Canicule : « Les arbres ont soif en permanence »… Risque de pénurie de pommes cet été ?
« Lorsque je consulte les prévisions météorologiques, je ne vois que sécheresse, sécheresse, sécheresse. C’est alarmant. » Laurent Rougerie, président de l’AOP Pommes du Limousin et exploitant de 80 hectares de vergers, exprime une « forte inquiétude » concernant la production de pommes à venir. La filière, qui regroupe 150 producteurs, s’attend à une chute de 20 % de sa récolte, prévue pour début septembre.
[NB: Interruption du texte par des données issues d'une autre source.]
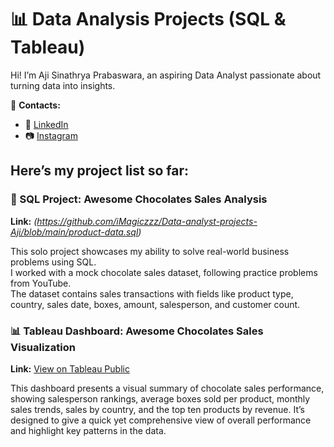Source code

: # 📊 Data Analysis Projects (SQL & Tableau)

Hi! I’m Aji Sinathrya Prabaswara, an aspiring Data Analyst passionate about turning data into insights.

📌 **Contacts:**  
- 💼 [LinkedIn](www.linkedin.com/in/aji-sinathrya-prabaswara-57115b336)  
- 📷 [Instagram](https://www.instagram.com/imagiczzz/profilecard/?igsh=NDZzNGJzYWJhbXQ3)    

## Here’s my project list so far:

### 📝 SQL Project: Awesome Chocolates Sales Analysis  
**Link:** *(https://github.com/iMagiczzz/Data-analyst-projects-Aji/blob/main/product-data.sql)*  

This solo project showcases my ability to solve real-world business problems using SQL.  
I worked with a mock chocolate sales dataset, following practice problems from YouTube.  
The dataset contains sales transactions with fields like product type, country, sales date, boxes, amount, salesperson, and customer count.

### 📊 Tableau Dashboard: Awesome Chocolates Sales Visualization  
**Link:** [View on Tableau Public](https://public.tableau.com/views/Book1_17549068666510/Dashboard1?:language=en-GB&:sid=&:redirect=auth&:display_count=n&:origin=viz_share_link)  

This dashboard presents a visual summary of chocolate sales performance, showing salesperson rankings, average boxes sold per product, monthly sales trends, sales by country, and the top ten products by revenue. It’s designed to give a quick yet comprehensive view of overall performance and highlight key patterns in the data.
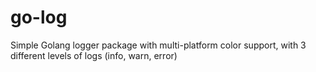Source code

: # go-log

Simple Golang logger package with multi-platform color support, with 3 different levels of logs (info, warn, error)
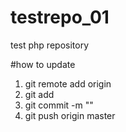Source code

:# testrepo_01
test php repository

#how to update
1. git remote add origin <repository https url>
2. git add <updated filename>
3. git commit -m "<update comment>"
4. git push origin master
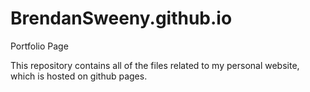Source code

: # BrendanSweeny.github.io
Portfolio Page

This repository contains all of the files related to my personal website, which is hosted on github pages.
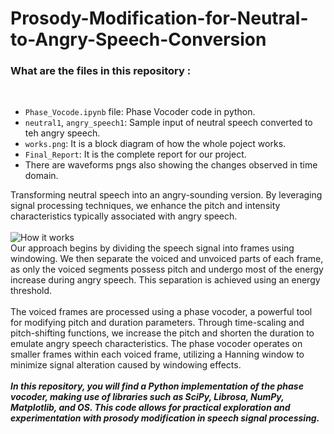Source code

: # Prosody-Modification-for-Neutral-to-Angry-Speech-Conversion
<h3>What are the files in this repository :</h3> <br>

- `Phase_Vocode.ipynb` file: Phase Vocoder code in python.
- `neutral1`, `angry_speech1`: Sample input of neutral speech converted to teh angry speech.
- `works.png`: It is a block diagram of how the whole poject works.
- `Final_Report`: It is the complete report for our project.
- There are waveforms pngs also showing the changes observed in time domain.


Transforming neutral speech into an angry-sounding version. By leveraging signal processing techniques, we enhance the pitch and intensity characteristics typically associated with angry speech.
<br><br>
![How it works](https://github.com/guneeshvats/Prosody-Modification-for-Neutral-to-Angry-Speech-Conversion/assets/70188630/4f3457dc-d82b-4dca-898f-4e7ac8a6d4b8)
<br>
Our approach begins by dividing the speech signal into frames using windowing. We then separate the voiced and unvoiced parts of each frame, as only the voiced segments possess pitch and undergo most of the energy increase during angry speech. This separation is achieved using an energy threshold.
<br><br>
The voiced frames are processed using a phase vocoder, a powerful tool for modifying pitch and duration parameters. Through time-scaling and pitch-shifting functions, we increase the pitch and shorten the duration to emulate angry speech characteristics. The phase vocoder operates on smaller frames within each voiced frame, utilizing a Hanning window to minimize signal alteration caused by windowing effects.
<br><br>
<strong><em>In this repository, you will find a Python implementation of the phase vocoder, making use of libraries such as SciPy, Librosa, NumPy, Matplotlib, and OS. This code allows for practical exploration and experimentation with prosody modification in speech signal processing.</em></strong>
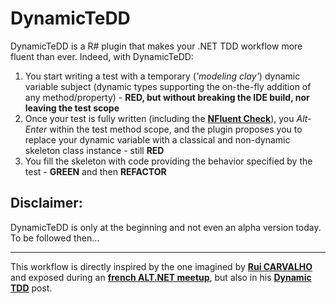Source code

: DynamicTeDD
===================

DynamicTeDD is a R# plugin that makes your .NET TDD workflow more fluent than ever. Indeed, with DynamicTeDD:

1. You start writing a test with a temporary (*'modeling clay'*) dynamic variable subject (dynamic types supporting the on-the-fly addition of any method/property) - __RED, but without breaking the IDE build, nor leaving the test scope__
2. Once your test is fully written (including the __[NFluent Check](http://www.n-fluent.net)__), you *Alt-Enter* within the test method scope, and the plugin proposes you to replace your dynamic variable with a classical and non-dynamic skeleton class instance - still __RED__
3. You fill the skeleton with code providing the behavior specified by the test - __GREEN__ and then __REFACTOR__

Disclaimer:
-----------
DynamicTeDD is only at the beginning and not even an alpha version today. To be followed then...


- - -
This workflow is directly inspired by the one imagined by __[Rui CARVALHO](https://twitter.com/rhwy)__ and exposed during an __[french ALT.NET meetup](http://www.meetup.com/altnetfr/events/153888012/)__, but also in his __[Dynamic TDD](http://www.codedistillers.com/rui/2013/12/23/dynamic-tdd/)__ post.


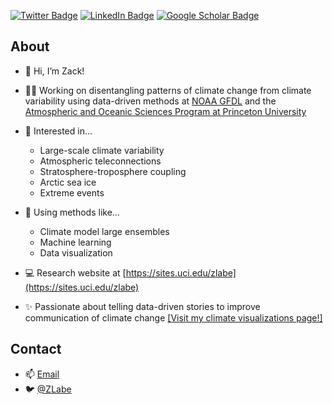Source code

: [![Twitter Badge](https://img.shields.io/twitter/follow/ZLabe?style=social)](https://twitter.com/zlabe)
[![LinkedIn Badge](https://img.shields.io/badge/My-LinkedIn-blue)](https://www.linkedin.com/in/zacharylabe)
[![Google Scholar Badge](https://img.shields.io/badge/Google-Scholar-lightgrey)](https://scholar.google.com/citations?user=E6cJPWcAAAAJ&hl=en&oi=sra)

## About
+ 👋 Hi, I’m Zack!
+ 👨‍💻 Working on disentangling patterns of climate change from climate variability using data-driven methods at [NOAA GFDL](https://www.gfdl.noaa.gov/) and the [Atmospheric and Oceanic Sciences Program at Princeton University](https://aos.princeton.edu/)
+ 👀 Interested in...
  + Large-scale climate variability 
  + Atmospheric teleconnections 
  + Stratosphere-troposphere coupling 
  + Arctic sea ice 
  + Extreme events 
+ 🔨 Using methods like...
  + Climate model large ensembles 
  + Machine learning 
  + Data visualization
+ 💻 Research website at [https://sites.uci.edu/zlabe](https://sites.uci.edu/zlabe)

+ ✨ Passionate about telling data-driven stories to improve communication of climate change [[Visit my climate visualizations page!]](https://sites.uci.edu/zlabe/arctic-sea-ice-figures/)

## Contact
+ 📫 [Email](mailto:zachary.labe@noaa.gov)
+ 🐦 [@ZLabe](https://twitter.com/zlabe/)

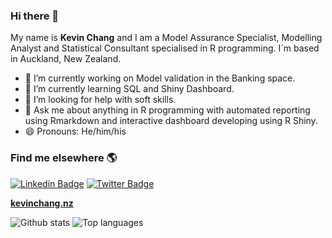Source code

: ### Hi there 👋

My name is **Kevin Chang** and I am a Model Assurance Specialist, Modelling Analyst and Statistical Consultant specialised in R programming. I´m based in Auckland, New Zealand.

- 🔭 I’m currently working on Model validation in the Banking space.
- 🌱 I’m currently learning SQL and Shiny Dashboard. 
- 🤔 I’m looking for help with soft skills. 
- 💬 Ask me about anything in R programming with automated reporting using Rmarkdown and interactive dashboard developing using R Shiny.
- 😄 Pronouns: He/him/his

### Find me elsewhere 🌎

[![Linkedin Badge](https://img.shields.io/badge/-LinkedIn-blue?style=flat-square&logo=Linkedin&logoColor=white&link=https://www.linkedin.com/in/kevin-ct-chang/)](https://www.linkedin.com/in/kevin-ct-chang/)  [![Twitter Badge](https://img.shields.io/badge/-Twitter-1ca0f1?style=flat-square&labelColor=1ca0f1&logo=twitter&logoColor=white&link=https://twitter.com/kevin_ct_chang)](https://twitter.com/kevin_ct_chang)


**[kevinchang.nz](https://www.kevinchang.nz)**

![Github stats](https://github-readme-stats.vercel.app/api?username=kcha193)
![Top languages](https://github-readme-stats.vercel.app/api/top-langs/?username=kcha193&hide=html,jupyter%20notebook,JavaScript,SCSS,Less&layout=compact&langs_count=10)


<!--
**kcha193/kcha193** is a ✨ _special_ ✨ repository because its `README.md` (this file) appears on your GitHub profile.

Here are some ideas to get you started:

- 🔭 I’m currently working on ...
- 🌱 I’m currently learning ...
- 👯 I’m looking to collaborate on ...
- 🤔 I’m looking for help with ...
- 💬 Ask me about ...
- 📫 How to reach me: ...
- 😄 Pronouns: ...
- ⚡ Fun fact: ...
-->
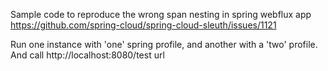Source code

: Sample code to reproduce the wrong span nesting in spring webflux app
https://github.com/spring-cloud/spring-cloud-sleuth/issues/1121

Run one instance with 'one' spring profile, and another with a 'two' profile.
And call http://localhost:8080/test url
Cette prévision est corroborée par Thierry Moisy, producteur de pommes dans la région du Val-de-Loire et président de l’Association nationale pommes poires (ANPP), qui représente 1.400 producteurs et 80 % de la production nationale. Début juillet, l’Agreste, le service de la statistique du ministère de l’Agriculture, avait déjà annoncé une baisse de 5 % de la production française de pommes de table, estimée à 1,52 million de tonnes. Cette diminution est en partie due à l’alternance naturelle des récoltes, mais les conditions climatiques extrêmes de cet été ont également joué un rôle déterminant. La question se pose désormais : la pomme, longtemps favorite des Français, sera-t-elle en quantité suffisante cet hiver ?
Les conséquences de cette sécheresse sont multiples. « Les conditions climatiques extrêmes entraînent une réduction de la récolte, tant en volume qu’en qualité, avec des pommes de plus petite taille », précise Rougerie. Les arbres, soumis à un stress hydrique, voient leur développement freiné. « Dans le meilleur des cas, les fruits ne grossissent pas ; dans le pire, ils subissent des brûlures et des coups de soleil sur une partie significative de leur surface », ajoute Moisy, qui souligne également les dégâts causés par les pucerons cendrés.
Grégory Favier, cultivateur dans les Hautes-Alpes, témoigne d’une situation sans précédent. Son exploitation, l’EARL Béranger, s’étend sur dix hectares de pommes et autant de poires, situés entre 600 et 800 mètres d’altitude. « Pour la première fois en vingt-cinq ans, nous avons dû intensifier l’arrosage à deux fois par semaine, soit 50 mm d’eau. Les arbres souffrent, ils ont soif en permanence », explique-t-il. Les techniciens de la chambre d’agriculture mesurent la croissance des fruits chaque semaine, et les résultats sont préoccupants : au lieu des 4 à 5 millimètres habituels, certaines pommes ne gagnent que 3 millimètres cette saison. « C’est une double peine pour les cultivateurs, car une taille réduite se traduit par une moindre valorisation », souligne Rougerie.
L’irrigation devient cruciale face à cette crise. Depuis la sécheresse de 2003, 75 % des vergers de l’AOP Limousin sont irrigués par goutte-à-goutte, mais cette année, ce système s’avère insuffisant. Certaines exploitations sont déjà à sec. « Je n’ai jamais vu mes réserves d’eau aussi basses à cette période de l’année », confie Rougerie. Moisy rappelle que pour protéger les arbres des gelées printanières et favoriser le développement des fruits, il faut environ 5.000 mètres cubes d’eau par hectare, ce qui représente des investissements conséquents. Malgré le statut de la France en tant que grande productrice de pommes, il déplore une baisse de la productivité par hectare, aggravée par cette récolte difficile. « Nous avons besoin de moyens pour protéger et produire nos récoltes, c’est une nécessité absolue. Il est crucial de pouvoir stocker davantage d’eau », insiste-t-il.
Dans les Hautes-Alpes, Favier s’inquiète pour l’avenir. « Ce stress hydrique va-t-il affecter le développement des bourgeons cet hiver ? Est-ce que dans dix ou quinze ans, nous pourrons encore cultiver des pommes et des poires dans notre vallée ? » En fin août, il commencera la récolte des pommes Gala, suivies des Golden, des Granny Smith, et enfin des Pink Lady en novembre, une variété récemment introduite pour s’adapter aux changements climatiques. D’ici là, il espère des nuits fraîches et des journées moins chaudes pour permettre aux arbres de se ressourcer.